In 2018, President Donald Trump shredded the 2015 nuclear deal with Iran and reimposed sanctions against Tehran. The EU, however, wanted to preserve the previous agreement as a way to maintain regional stability. European policymakers subsequently created an economic program that allowed the EU to circumvent US sanctions and facilitate trade with Iran as a way to incentivize Tehran to continue with the original agreement.
If the EU pursues its original plan as a way to mitigate Iran’s economic crisis, it could lead to the US imposing sanctions against the EU. The result would almost certainly involve retaliation and could lead to a trans-Atlantic trade war.

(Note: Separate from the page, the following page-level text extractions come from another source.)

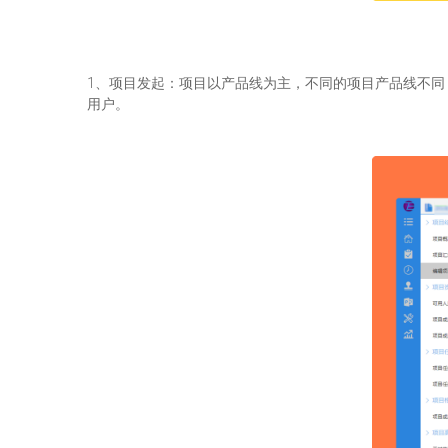
1、项目发起：项目以产品线为主，不同的项目产品线不同
用户。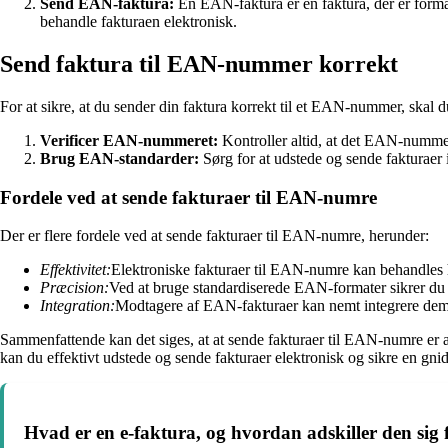
Send EAN-faktura:
En EAN-faktura er en faktura, der er form
behandle fakturaen elektronisk.
Send faktura til EAN-nummer korrekt
For at sikre, at du sender din faktura korrekt til et EAN-nummer, skal du
Verificer EAN-nummeret:
Kontroller altid, at det EAN-nummer, 
Brug EAN-standarder:
Sørg for at udstede og sende fakturaer
Fordele ved at sende fakturaer til EAN-numre
Der er flere fordele ved at sende fakturaer til EAN-numre, herunder:
Effektivitet:
Elektroniske fakturaer til EAN-numre kan behandles hu
Præcision:
Ved at bruge standardiserede EAN-formater sikrer du n
Integration:
Modtagere af EAN-fakturaer kan nemt integrere dem 
Sammenfattende kan det siges, at at sende fakturaer til EAN-numre er af
kan du effektivt udstede og sende fakturaer elektronisk og sikre en gnid
Hvad er en e-faktura, og hvordan adskiller den sig 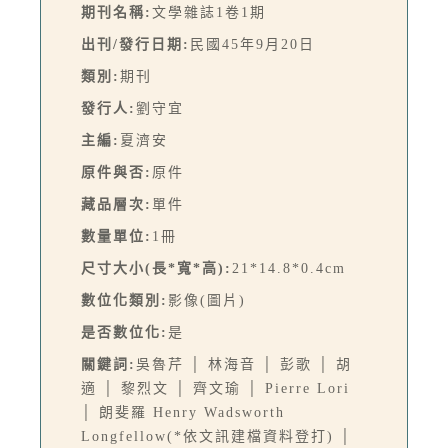
期刊名稱:
文學雜誌1卷1期
出刊/發行日期:
民國45年9月20日
類別:
期刊
發行人:
劉守宜
主編:
夏濟安
原件與否:
原件
藏品層次:
單件
數量單位:
1冊
尺寸大小(長*寬*高):
21*14.8*0.4cm
數位化類別:
影像(圖片)
是否數位化:
是
關鍵詞:
吳魯芹 │ 林海音 │ 彭歌 │ 胡
適 │ 黎烈文 │ 齊文瑜 │ Pierre Lori
│ 朗斐羅 Henry Wadsworth
Longfellow(*依文訊建檔資料登打) │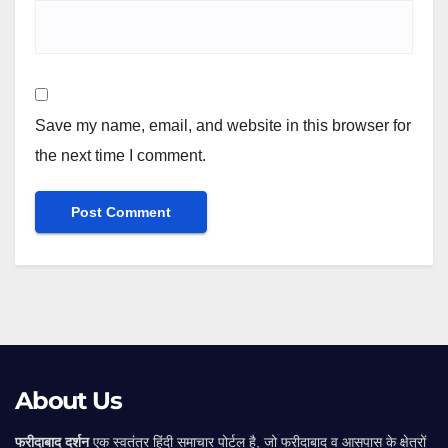
Save my name, email, and website in this browser for
the next time I comment.
Alternative:
About Us
फरीदाबाद दर्शन
एक स्वतंत्र हिंदी समाचार पोर्टल है, जो फरीदाबाद व आसपास के क्षेत्रों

This would be occurring right as the US approaches what appears to be the end of an economic conflict with China, one of the biggest weights dragging global growth according to the IMF and the WTO.
The discontinuation of Iranian oil-importing waivers adds an additional complication to US-Japan relations too. Prime Minister Shinzo Abe will be holding a summit with Trump on Friday as the White Houses continues its campaign to redesign 21st century global trade relations. Japan may find itself scrambling to find new sources of foreign oil and this could lead to less-than-optimal backdrop for negotiations.
A deterioration in US-EU/Japan trade relations would likely not only affect the Euro but weigh on sentiment-linked currencies like the New Zealand and Australian Dollars. Growth in Europe and the US has been increasingly underperforming relative to economists’ expectations and global PMI’s have been showing worrisome weakness. Monitoring political risk therefore becomes exponentially more crucial because of the inherently embedded market reactions it elicits.